### BAGIAN DOKUMEN
§
Minggu, 06 April 2014

Apa yang Mereka Jual?



Menjelang hari H Pemilu Legislatif 9 April 2014, mestinya bisa menjadi momentum perubahan mendasar bangsa ini menuju ke masa kejayaannya. Namun dari beberapa issu/visi/program yang disampaikan selama masa kampanye, terlebih dari pajangan poster, spanduk, umbul-umbul, ataupun baliho yang bertebaran dimana-mana, nampaknya belum ada yang bisa meyakinkan rakyat bahwa perubahan besar akan terjadi pada masa 5 tahun mendatang. Saya sebagai konstituen merasa bingung tentang apa yang akan mereka lakukan ketika nantinya terpilih menjadi wakil rakyat. Saya sungguh kecewa bahwa banyaknya problematika berbangsa tidak mampu diramu menjadi resep-resep alternatif dan disajikan sebagai hidangan lezat bagi para pemegang DPT (Daftar Pemilih Tetap).

Kekecewaan saya semakin membesar karena gambaran saya tentang agenda-agenda mendesak untuk diselesaikan dalam waktu lima tahun kedepan ternyata tidak terpikirkan oleh para kandidat. Oleh karena itu, sulit sekali bagi saya untuk mencari figur yang memiliki kedekatan chemistry dengan diri saya. Dan ini menyebabkan hingga saat ini saya tidak memiliki pilihan kepada siapa saya akan menitipkan satu suara untuk mereka perjuangkan. Sungguh saya merasa sayang, meski hanya memiliki satu suara namun suara saya ini harus menguap tak berarti. Dalam kasus saya seperti ini, golput (golongan putih) bukanlah fenomena rendahnya kepedulian dan partisipasi politik, namun lebih menjelaskan gejala tidak terjadinya transaksi politik antara kandidat dengan konstituennya.
§
### YANG HARUS DIKERJAKAN
Tolong salin bagian tulisan tentang Pemilu Legislatif 2014 di atas, mulai dari "Kekecewaan saya semakin" dan terus berlanjut sampai "kandidat dengan konstituennya.". Item yang menyusul tidak ada hubungannya dengan tulisan tentang Pemilu Legislatif 2014 di atas.

### CUPLIKAN DATA
§
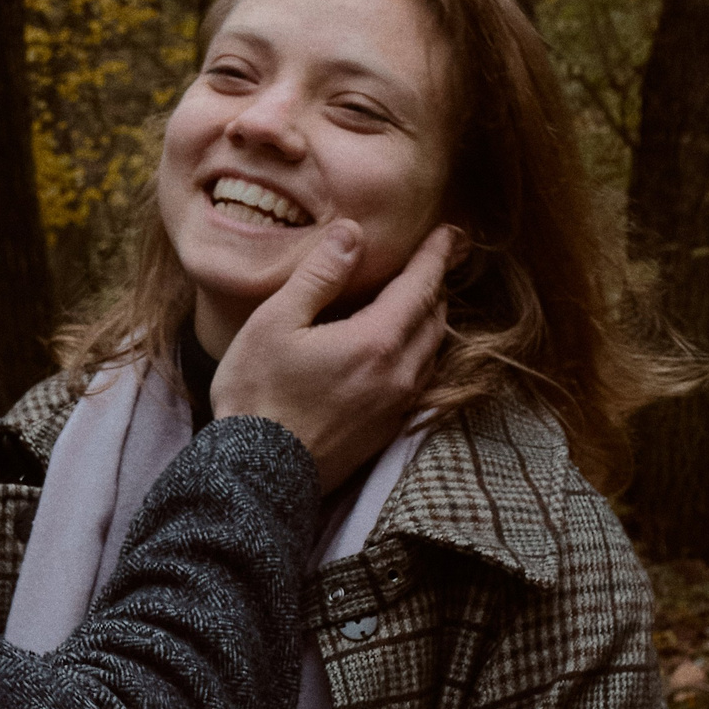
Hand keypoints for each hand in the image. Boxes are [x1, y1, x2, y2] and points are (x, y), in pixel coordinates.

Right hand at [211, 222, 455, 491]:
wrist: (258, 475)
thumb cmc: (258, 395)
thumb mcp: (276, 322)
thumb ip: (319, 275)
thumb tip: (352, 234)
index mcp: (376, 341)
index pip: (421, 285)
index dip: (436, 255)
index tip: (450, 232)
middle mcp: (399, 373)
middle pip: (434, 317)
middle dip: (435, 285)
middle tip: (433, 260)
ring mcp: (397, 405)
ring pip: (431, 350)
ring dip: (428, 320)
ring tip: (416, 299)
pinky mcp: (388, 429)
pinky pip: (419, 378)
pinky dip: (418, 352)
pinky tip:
§
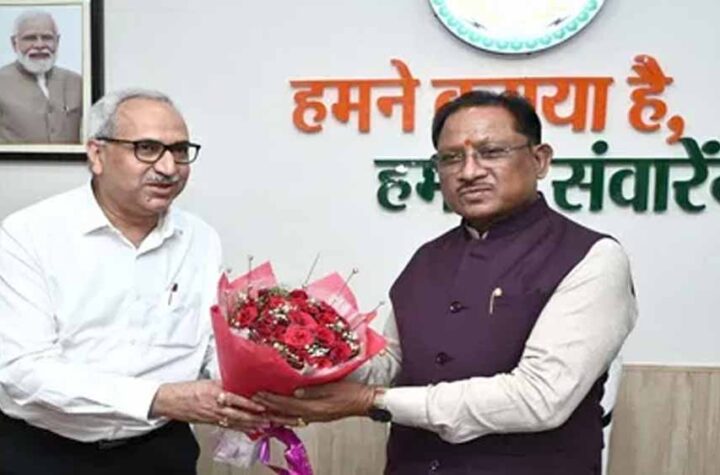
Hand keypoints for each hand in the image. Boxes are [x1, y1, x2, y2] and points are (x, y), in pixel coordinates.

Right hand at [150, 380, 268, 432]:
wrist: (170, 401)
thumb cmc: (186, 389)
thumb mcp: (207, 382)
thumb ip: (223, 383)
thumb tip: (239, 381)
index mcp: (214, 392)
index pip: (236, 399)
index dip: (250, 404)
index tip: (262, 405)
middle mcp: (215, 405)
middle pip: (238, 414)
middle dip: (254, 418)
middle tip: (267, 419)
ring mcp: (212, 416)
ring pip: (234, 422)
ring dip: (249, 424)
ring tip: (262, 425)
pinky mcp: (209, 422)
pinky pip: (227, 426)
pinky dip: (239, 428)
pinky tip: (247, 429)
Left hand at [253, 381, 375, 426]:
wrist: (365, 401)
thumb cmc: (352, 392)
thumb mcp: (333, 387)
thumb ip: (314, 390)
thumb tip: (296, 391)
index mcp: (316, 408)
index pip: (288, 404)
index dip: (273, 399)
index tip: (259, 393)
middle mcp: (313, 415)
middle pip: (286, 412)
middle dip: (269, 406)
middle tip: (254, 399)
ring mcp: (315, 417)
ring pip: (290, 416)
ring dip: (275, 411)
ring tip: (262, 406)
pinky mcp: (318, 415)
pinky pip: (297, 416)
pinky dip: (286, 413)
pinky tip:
§
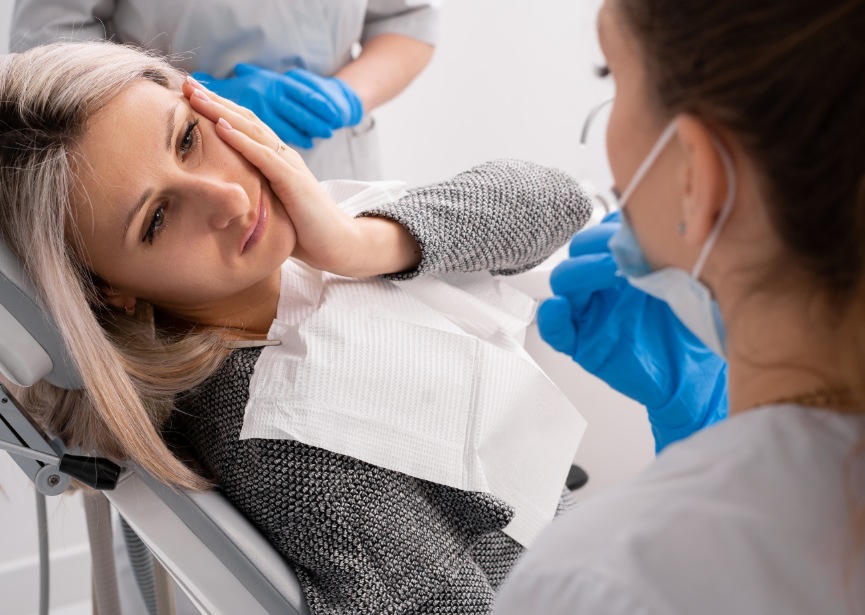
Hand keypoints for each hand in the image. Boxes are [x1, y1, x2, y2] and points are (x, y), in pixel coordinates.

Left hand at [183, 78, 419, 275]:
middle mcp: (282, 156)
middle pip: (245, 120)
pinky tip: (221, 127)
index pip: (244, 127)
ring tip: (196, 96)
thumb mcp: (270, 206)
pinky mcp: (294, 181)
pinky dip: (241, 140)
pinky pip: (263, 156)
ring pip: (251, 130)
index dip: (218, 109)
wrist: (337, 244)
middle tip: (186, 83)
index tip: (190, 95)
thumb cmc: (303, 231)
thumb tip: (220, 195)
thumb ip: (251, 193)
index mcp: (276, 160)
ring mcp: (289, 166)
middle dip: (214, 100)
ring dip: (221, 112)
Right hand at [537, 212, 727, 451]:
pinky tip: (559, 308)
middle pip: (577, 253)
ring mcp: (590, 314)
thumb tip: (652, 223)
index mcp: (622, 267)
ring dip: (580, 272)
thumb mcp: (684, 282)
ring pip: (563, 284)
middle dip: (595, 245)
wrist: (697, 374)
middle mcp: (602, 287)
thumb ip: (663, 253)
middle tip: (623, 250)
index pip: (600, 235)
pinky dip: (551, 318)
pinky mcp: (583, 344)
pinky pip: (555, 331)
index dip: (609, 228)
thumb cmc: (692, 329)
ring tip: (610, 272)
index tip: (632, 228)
§
### HASIL BERIKUT
Kekecewaan saya semakin membesar karena gambaran saya tentang agenda-agenda mendesak untuk diselesaikan dalam waktu lima tahun kedepan ternyata tidak terpikirkan oleh para kandidat. Oleh karena itu, sulit sekali bagi saya untuk mencari figur yang memiliki kedekatan chemistry dengan diri saya. Dan ini menyebabkan hingga saat ini saya tidak memiliki pilihan kepada siapa saya akan menitipkan satu suara untuk mereka perjuangkan. Sungguh saya merasa sayang, meski hanya memiliki satu suara namun suara saya ini harus menguap tak berarti. Dalam kasus saya seperti ini, golput (golongan putih) bukanlah fenomena rendahnya kepedulian dan partisipasi politik, namun lebih menjelaskan gejala tidak terjadinya transaksi politik antara kandidat dengan konstituennya.